For over a century, policymakers have argued that homeowners take better care of their neighborhood and are just generally more desirable in other ways. As early as 1917, the federal Labor Department created a propaganda campaign to encourage home ownership. And in 1925, Commerce Secretary Herbert Hoover wrote “Maintaining a high percentage of individual home owners is one of the searching tests that now challenge the people of the United States…The present large proportion of families that own their own homes is both the foundation of a sound economic and social system and a guarantee that our society will continue to develop rationally as changing conditions demand.” In many ways, Hoover was successful. In 1920, about 45 percent of households lived in owner-occupied housing; today, about 64 percent do.
Mass homeownership might have had no negative side effects in a society in which most people live in the same house until they are dead, and as a result are not overly concerned with the house’s resale value.
But in modern America, people often hop from one house to the other, selling houses when they move, retire, or just add another child or two to their families. And when people expect to sell their homes in a few years, they naturally want those homes to get more expensive (or to use a common euphemism, to “appreciate in value” so homeowners can “accumulate wealth”).
To help achieve this goal, homeowners have a strong incentive to lobby government to use zoning codes and other regulations to limit housing supply, in order to help homes get more expensive (or in zoning-talk, “increase property values”). And because government has been quite successful in doing exactly that, housing costs have exploded in many metro areas, which in turn means that more and more people cannot afford homes any more (at least not without considerable dislocation of some sort, such as moving to someplace with minimal economic opportunity).
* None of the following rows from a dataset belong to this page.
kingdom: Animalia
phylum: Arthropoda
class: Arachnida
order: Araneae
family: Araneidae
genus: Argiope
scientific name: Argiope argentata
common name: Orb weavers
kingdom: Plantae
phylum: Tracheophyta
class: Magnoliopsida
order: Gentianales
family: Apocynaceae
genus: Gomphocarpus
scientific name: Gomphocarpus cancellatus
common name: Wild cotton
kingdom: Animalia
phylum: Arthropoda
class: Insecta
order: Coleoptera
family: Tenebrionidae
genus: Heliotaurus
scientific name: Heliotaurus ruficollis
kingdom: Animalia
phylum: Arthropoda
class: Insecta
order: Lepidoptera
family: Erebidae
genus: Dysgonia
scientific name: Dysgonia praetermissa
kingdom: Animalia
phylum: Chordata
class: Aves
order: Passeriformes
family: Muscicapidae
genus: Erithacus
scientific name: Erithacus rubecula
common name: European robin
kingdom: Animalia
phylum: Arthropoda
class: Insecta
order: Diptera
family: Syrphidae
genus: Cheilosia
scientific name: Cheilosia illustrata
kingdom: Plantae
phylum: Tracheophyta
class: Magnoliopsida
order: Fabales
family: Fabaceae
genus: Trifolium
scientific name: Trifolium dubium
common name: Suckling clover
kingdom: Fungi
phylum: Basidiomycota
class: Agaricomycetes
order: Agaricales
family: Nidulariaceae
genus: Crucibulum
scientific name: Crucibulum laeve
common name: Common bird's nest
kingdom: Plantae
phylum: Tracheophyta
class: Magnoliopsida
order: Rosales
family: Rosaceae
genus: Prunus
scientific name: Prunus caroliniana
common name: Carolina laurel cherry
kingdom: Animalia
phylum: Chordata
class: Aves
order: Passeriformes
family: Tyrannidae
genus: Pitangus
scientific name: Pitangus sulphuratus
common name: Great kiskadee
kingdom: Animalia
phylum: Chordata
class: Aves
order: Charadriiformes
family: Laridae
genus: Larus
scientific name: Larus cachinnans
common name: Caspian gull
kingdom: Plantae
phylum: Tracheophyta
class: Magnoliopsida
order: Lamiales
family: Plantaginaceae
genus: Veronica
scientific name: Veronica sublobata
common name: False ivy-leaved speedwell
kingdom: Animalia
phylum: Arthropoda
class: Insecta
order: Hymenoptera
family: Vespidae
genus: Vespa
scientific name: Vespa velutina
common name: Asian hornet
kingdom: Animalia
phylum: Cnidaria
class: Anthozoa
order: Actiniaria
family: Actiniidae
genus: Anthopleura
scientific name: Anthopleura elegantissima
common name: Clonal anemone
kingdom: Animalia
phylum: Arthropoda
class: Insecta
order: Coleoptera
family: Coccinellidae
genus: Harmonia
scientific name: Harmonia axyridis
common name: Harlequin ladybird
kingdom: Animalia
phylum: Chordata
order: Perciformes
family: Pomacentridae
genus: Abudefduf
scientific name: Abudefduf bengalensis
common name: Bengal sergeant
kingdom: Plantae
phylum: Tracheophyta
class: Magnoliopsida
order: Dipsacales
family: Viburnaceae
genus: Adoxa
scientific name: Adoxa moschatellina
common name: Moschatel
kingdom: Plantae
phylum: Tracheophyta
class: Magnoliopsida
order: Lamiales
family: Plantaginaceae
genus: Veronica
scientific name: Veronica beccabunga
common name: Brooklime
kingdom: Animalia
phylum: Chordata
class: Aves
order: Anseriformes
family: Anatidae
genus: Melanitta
So perhaps we’d all be better off if government stopped encouraging home ownership, right? Well, maybe not. After the 2008 recession, homeownership rates declined from a postwar peak of 69 percent to its current level, which in turn meant that the number of non-homeowners in search of rental options increased. And when the demand for rental housing increased, the cost of renting of course increased as well. So declines in homeownership are bad too. The only real solution is to this dilemma is to create institutional firewalls to protect landowners’ right to build, such as statewide laws that limit the discretion of local governments.